* **Exercise tasks**:
(a) In the community detection lab, can you copy the part that opens with the words containing "# Note: email" and closes with "igraph.Graph.Read_Ncol(finp, weights=False, directed=False)" word for word?
(b) Answer these questions using the community detection lab:
(i) Which graph is loaded in place of the email graph?
(ii) Which file is the input graph's visualization written to?
(iii) Which method is called on the graph to apply the Girvan-Newman algorithm?
(c) Can you pick up the community detection lab after its last line and keep it going?

* **Excerpted text**:
Community Detection Lab (week 2: modularity-based detection)

Import of python-igraph library and graph loading


In [1]:
# Import python-igraph library
import igraph
from IPython.display import Image

# Note: email graph is too large for the fast execution of the  Girvan-Newman method, so we use karate graph,
# which is available on github and was taken from http://www.cise.ufl.edu/research/sparse/matrices/Newman/karate.html
gname = 'karate'
with open(gname + '.ncol', 'r') as finp:
    g = igraph.Graph.Read_Ncol(finp, weights=False, directed=False)
igraph.summary(g)


IGRAPH UN-- 34 78 -- 
+ attr: name (v)

In [2]:
# Visualize the input graph into karate.png
gimg = gname + '.png'
igraph.plot(g, target=gimg)
# Show the visualization
Image(filename=gimg)


Out[2]:

Task 5.1. Apply Girvan-Newman method

Apply Girvan-Newman algorithm


In [3]:
# Cut dendogram at the level, which maximizes modularity (evaluated automatically)
vdr = g.community_edge_betweenness()
# Get clusters from the dendogram
vcs = vdr.as_clustering()

In [4]:
def printCommuns(vcs, aname):
    '''Print resulting communities
    
    vcs  - communities as the VertexClustering object
    aname  - name of the algorithm
    '''
    # Evaluate the number of detected communities (clusters) and their sizes
    csizes = vcs.sizes()

* **Record extracts**:
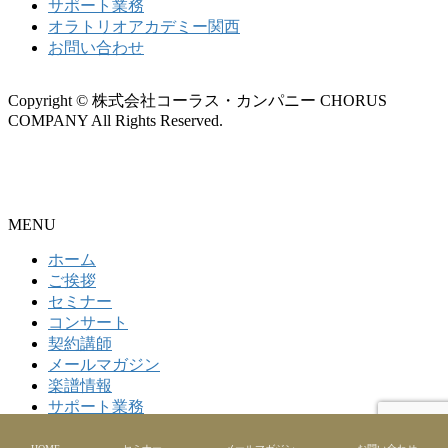
サポート業務
オラトリオアカデミー関西
お問い合わせ
Copyright © 株式会社コーラス・カンパニー CHORUS
COMPANY All Rights Reserved.
MENU
ホーム
ご挨拶
セミナー
コンサート
契約講師
メールマガジン
楽譜情報
サポート業務
オラトリオアカデミー関西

* **Expected responses**:
(a)
# Note: email graph is too large for the fast execution of the  Girvan-Newman method, so we use karate graph,
# which is available on github and was taken from http://www.cise.ufl.edu/research/sparse/matrices/Newman/karate.html
gname = 'karate'
with open(gname + '.ncol', 'r') as finp:
    g = igraph.Graph.Read_Ncol(finp, weights=False, directed=False)

(b)
(i) The karate graph.
(ii) karate.png
(iii) community_edge_betweenness()

(c)
    # Evaluate resulting modularity
    Q = vcs.recalculate_modularity()
    # Show results
    print("Using {} clustering '{}' graph has modularity Q={}and contains {} communities of sizes: {}"
        .format(gname, aname, Q, len(csizes), ', '.join([str(sz) for sz in csizes])))

In [5]:
def visualizeCommuns(g, vcs, aname):
    '''Visualize communities
    
    g  - the graph to be visualized
    vcs  - communities as the VertexClustering object
    aname  - name of the algorithm
    
    return  - visualization of communities on the graph
    '''
    # Define distinct colors for the communities
    colors = ['red', 'yellow', 'blue', 'green', 'purple', 'cyan', 'black']
    # Assign colors to each vertex according to the cluster
    for icl, cl in enumerate(vcs):
        for v in cl:
            g.vs[v]['color'] = colors[icl]
    # Transform algorithm name to the file prefix
    fpref = '_'.join(aname.lower().split('-'))
    # Visualize detected communities on the input graph
    cgnimg = fpref + '_' + gname + ".png"
    print(cgnimg)
    igraph.plot(g, target=cgnimg)  # , vertex_size=6
    return Image(cgnimg)

In [6]:
# Show results
aname = 'Girvan-Newman'
printCommuns(vcs, aname)
visualizeCommuns(g, vcs, aname)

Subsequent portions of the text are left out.